Good advise! What is full time apneist, BTW? :) One who holds his/her breath 24 hours a day? :D Just kidding, I know what you mean and more or less agree, unless you are heavy and/or regular smoker of cannabis - I think that there may be then rather important physiological changes. And smoking the day of or before the diving can indeed seriously increase the risk - not only because it messes with ventilation and cardiovascular functionality, but also because THC has effect on perception of time, so you may get hypoxic before you realize it is time to surface.
 
This whole topic made me wonder about waterpipe.
I've read that the water filters the smoke and thus makes it less harmful (and logically it SHOULD be like that), but at the same many say it's as dangerous as regular cigarettes.

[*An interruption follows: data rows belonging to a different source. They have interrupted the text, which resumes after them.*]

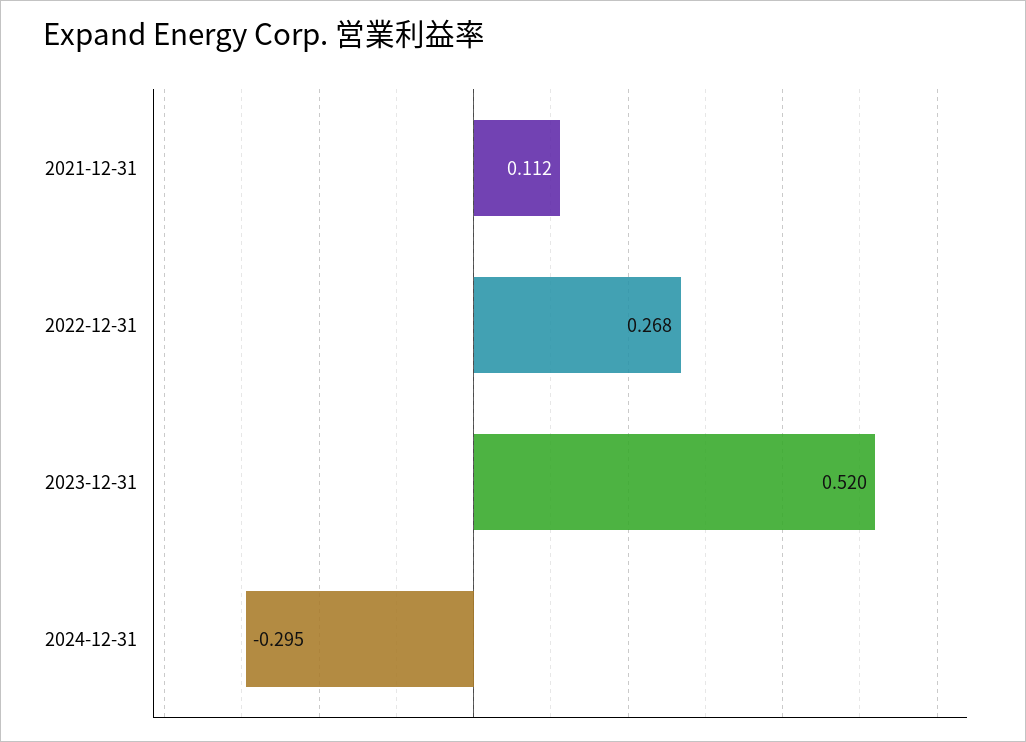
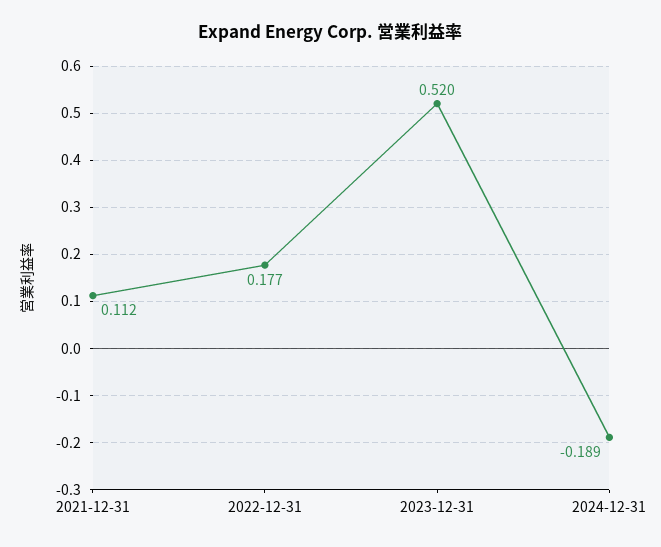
  {
    "2021-12-31": 0.112,
-   "2022-12-31": 0.268,
+   "2022-12-31": 0.177,
    "2023-12-31": 0.52,
-   "2024-12-31": -0.295
+   "2024-12-31": -0.189
  }

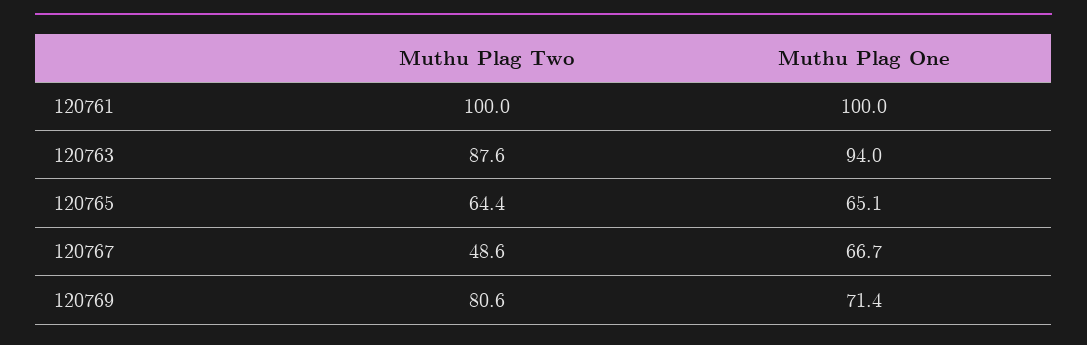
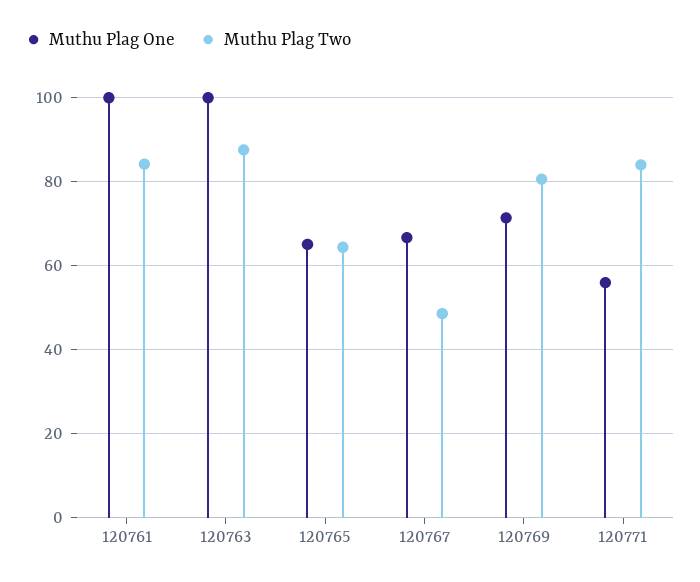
  {
    "Muthu Plag Two": {
-     "120761": 100,
+     "120761": 84,
      "120763": 87.6,
      "120765": 64.4,
      "120767": 48.6,
-     "120769": 80.6
+     "120769": 80.6,
+     "120771": 84
    },
    "Muthu Plag One": {
      "120761": 100,
-     "120763": 94,
+     "120763": 100,
      "120765": 65.1,
      "120767": 66.7,
-     "120769": 71.4
+     "120769": 71.4,
+     "120771": 56
    }
  }

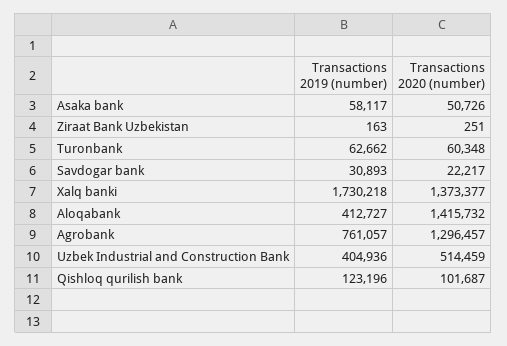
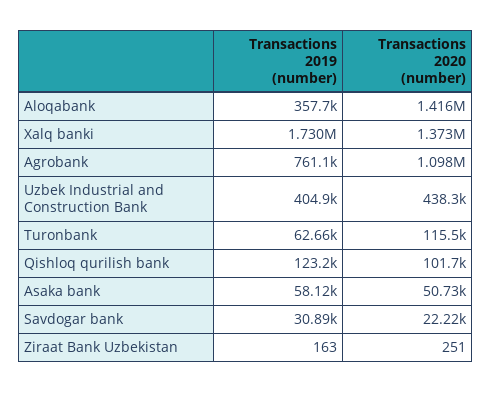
  {
    "Transactions 2019 (number)": {
      "Asaka bank": 58117,
      "Ziraat Bank Uzbekistan": 163,
      "Turonbank": 62662,
      "Savdogar bank": 30893,
      "Xalq banki": 1730218,
-     "Aloqabank": 412727,
+     "Aloqabank": 357700,
      "Agrobank": 761057,
      "Uzbek Industrial and Construction Bank": 404936,
      "Qishloq qurilish bank": 123196
    },
    "Transactions 2020 (number)": {
      "Asaka bank": 50726,
      "Ziraat Bank Uzbekistan": 251,
-     "Turonbank": 60348,
+     "Turonbank": 115500,
      "Savdogar bank": 22217,
      "Xalq banki": 1373377,
      "Aloqabank": 1415732,
-     "Agrobank": 1296457,
+     "Agrobank": 1098000,
-     "Uzbek Industrial and Construction Bank": 514459,
+     "Uzbek Industrial and Construction Bank": 438300,
      "Qishloq qurilish bank": 101687
    }
  }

Can anyone comment on that?
 
It seems to be an urban legend. At least according to this document:

http://www.silink.ca/desktopmodules/DCom.eLibrary/LinkClick.aspx?tabid=79&table=eL_Resources&field=ResourceID&id=11838&link=Water%20Pipes.pdf

Some people falsely believe the water filters out toxins such as carbon dioxide and tar. They also tend to think the fruit that is sometimes added to tobacco makes the mix a healthier choice. And, since water pipe smoke is less irritating on the throat, some smokers mistakenly feel it must be less harmful than cigarette smoke. Many of these misconceptions about water pipe smoke come from advertising campaigns intended to boost tobacco sales.

In a similar way, cannabis users are surrounded by misleading information about bong use. Many smokers believe that using a bong is healthier than smoking a joint. They incorrectly assume that the most harmful substances in cannabis are filtered out through the water. In addition, they perceive bong smoking to be less harmful because the water cools down the smoke, making it less irritating on the throat. Some bong smokers end up smoking more than joint smokers because it’s easier on the throat, thereby increasing their exposure to harmful toxins rather than reducing it.